Let us examine the points that Lakwani raises:
1) China's $3 billion investment in Afghanistan's Anyak copper mine will require the construction of a new railroad between Afghanistan and China's Xinjiang province and an electricity station.
http://rupeenews.com/2008/06/03/china-rail-integrates-afghanistan-tajikistan-pakistan/
Mr. Lakwani cannot see Pakistan on the map. That is his personal problem. Minor detail Mr. Lakwani--Afghanistan does not have a long border with China. There is a touch point, but reality dictates that the rail link go through Pakistan and Tajiksitan. Mr. Lakwani fails to mention that the planned rail line goes through Pakistan and Islamabad is part and parcel of this venture. China is building it for the copper. What will Afghanistan get by going into Xinjiang? Afghanistan needs goods from Karachi. Kabul to Brussels is slightly longer (about seven times longer) than Kabul to Karachi. This is the ECO integration being discussed. The same rail links Pakistan Railways to Europe--also linked from Islamabad to Istanbul via Tehran. Turkey, Iran and Pakistan are spending $20 billion on the islamabad to Istanbul link.

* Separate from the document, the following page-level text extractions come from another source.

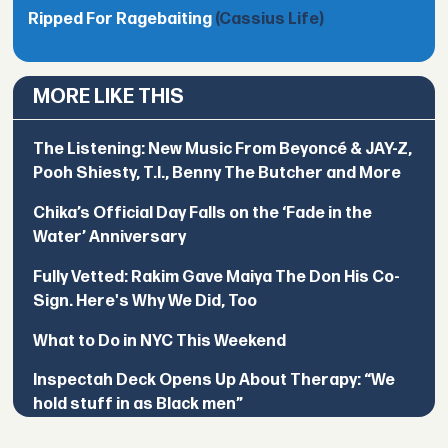
Ripped For Ragebaiting
(Cassius Life)
MORE LIKE THIS
The Listening: New Music From Beyoncé & JAY-Z,
Pooh Shiesty, T.I., Benny The Butcher and More
Chika’s Official Day Falls on the ‘Fade in the
Water’ Anniversary
Fully Vetted: Rakim Gave Maiya The Don His Co-
Sign. Here's Why We Did, Too
What to Do in NYC This Weekend
Inspectah Deck Opens Up About Therapy: “We
hold stuff in as Black men”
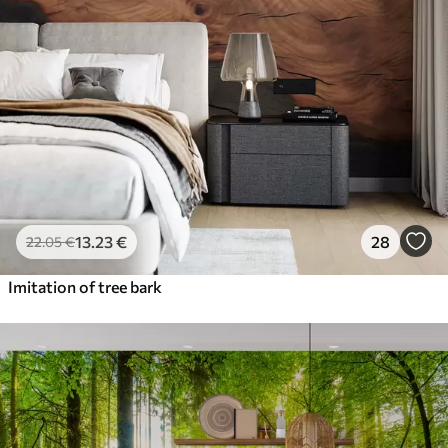
13
.23
€
28
22
.05
€
Imitation of tree bark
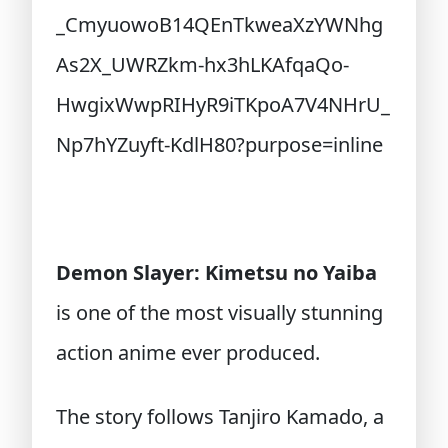
Demon Slayer: Kimetsu no Yaiba
is one of the most visually stunning
action anime ever produced.
The story follows Tanjiro Kamado, a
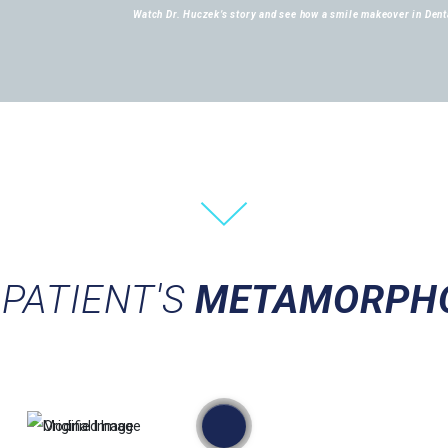
Watch Dr. Huczek’s story and see how a smile makeover in Denta
PATIENT'S
METAMORPH
przed
po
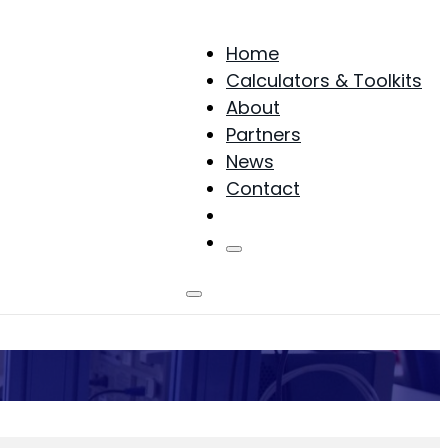
Home
Calculators & Toolkits
About
Partners
News
Contact
Products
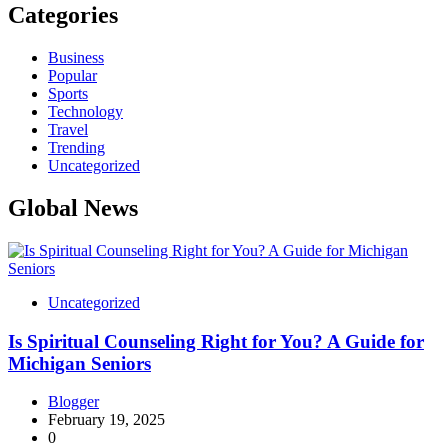
Categories
Business
Popular
Sports
Technology
Travel
Trending
Uncategorized
Global News
Uncategorized
Is Spiritual Counseling Right for You? A Guide for
Michigan Seniors
Blogger
February 19, 2025
0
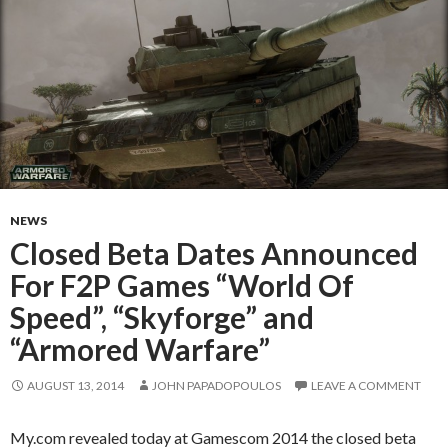
NEWS
Closed Beta Dates Announced
For F2P Games “World Of
Speed”, “Skyforge” and
“Armored Warfare”
AUGUST 13, 2014
JOHN PAPADOPOULOS
LEAVE A COMMENT
My.com revealed today at Gamescom 2014 the closed beta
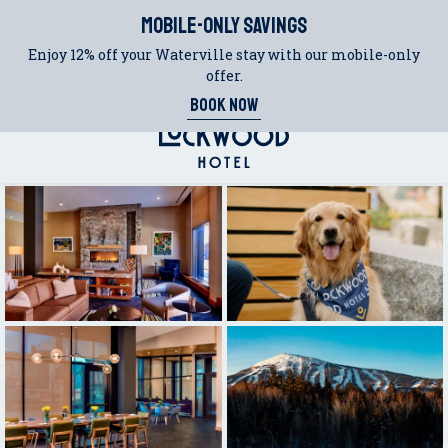
(OPENS IN NEW WINDOW)
(opens in new window)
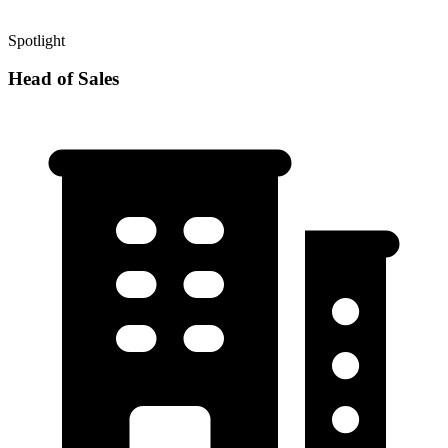
Spotlight
Head of Sales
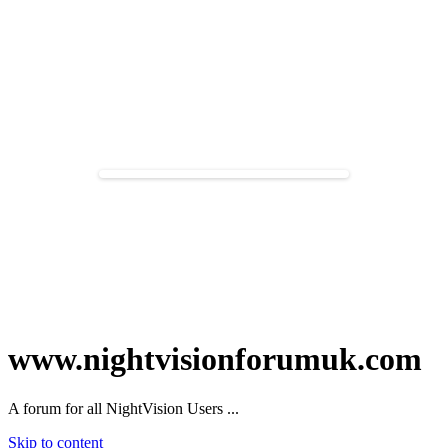
www.nightvisionforumuk.com
A forum for all NightVision Users ...
Skip to content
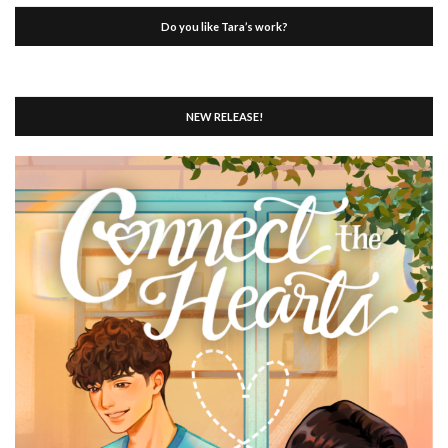
Do you like Tara’s work?
NEW RELEASE!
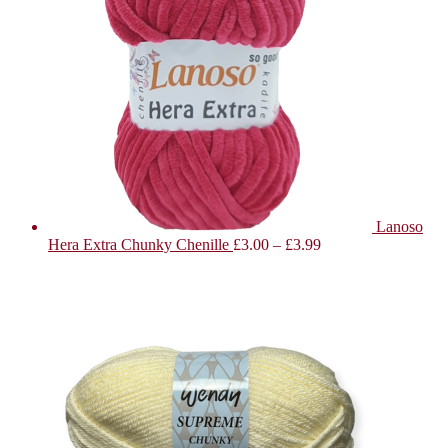
Lanoso
Hera Extra Chunky Chenille
£
3.00
–
£
3.99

http://rupeenews.com/2009/11/15/multi-billion-dollar-pakistan-china-rail-link-moving-forward/
http://rupeenews.com/2009/08/04/massive-railway-upgrade-with-chinese-help/
Another minor detail. The road link goes through Gilgit and Baltistan, Pakistan's 5th province. On the one hand Bharat is chagrined at the rail link--on the other hand Mr. Lakwani seems to hold it up as the saviour of Afghanistan.
http://rupeenews.com/2009/12/03/indian-paranoia-about-pakistan-china-rail-links/
2) Second, northern Afghanistan's links to Central Asia will continue to deepen. Thanks to an Indian-constructed bridge in 2007 linking Afghanistan and Tajikistan
Mr. Lakwani must live in a fools paradise to think that Tajikistan--another land locked country can provide Afghanistan with what it needs from Europe and America
http://www.zimbio.com/India/articles/xAwY90wGs9c/China+India+Rail+wars
3) Afghanistan is developing an alternative southern route to the Arabian Sea. While in the past, landlocked Afghanistan depended on Pakistan to transport its goods through the port of Karachi, Indian completion in 2008 of the 135-mile road from Nimroz province to Iran's Chahbahar
The world has never seen so much hyperbole over any 135 mile road anywhere on the planet. Mr. Lakwani fails to mention that Bharat does not have access to Chahbahar anymore. Because Bharat stabbed Iran in the back at the IAEA, launched satellites for Israel, and supported Rigi--there is no longer an Indo-Iranian relationship. Sanctioned iran cannot import and send products to Afghanistan. The infrastructure just isn't there
Spare us your zaundiced views pls
Anyone who has seen Rupeenews blog that Mr Ansari so much quotes knows that it is an extremely biased website dedicated in criticising anything that is Indian, including making derogatory and vulgar articles on Mahatma Gandhi.
Mr Ansari completely misses the point in his remark no. 3 - perhaps due to his obsession with India. Afghanistan's acess to Iranian port is about having an alternative to Karachi port - for Afghanistan!
As for Chinese rail raod for Copper passing from Pakistan, well, Pakistan just does not have choice Mr Ansari - for saying anything but "Yes Sir" to Chinese! And thus, Pakistan is irrelevant for all practical purposes and so not worth even mention!
Your comments (due to your obsession with Bhart) also miss the BIG picture - Afghanistan getting/developing alternatives for itself which may reduce its dependance on Pakistani blackmail in future. THAT is a real shame as I always believed you to be an intelligent analyst - even if in wrong direction and with evil obsession.
Could someone explain to me how in the world the Chinese are managing to get their hands on Afghan natural resources while American blood is being spilled to provide for their security.
There should be a greater "private" American presence in this country.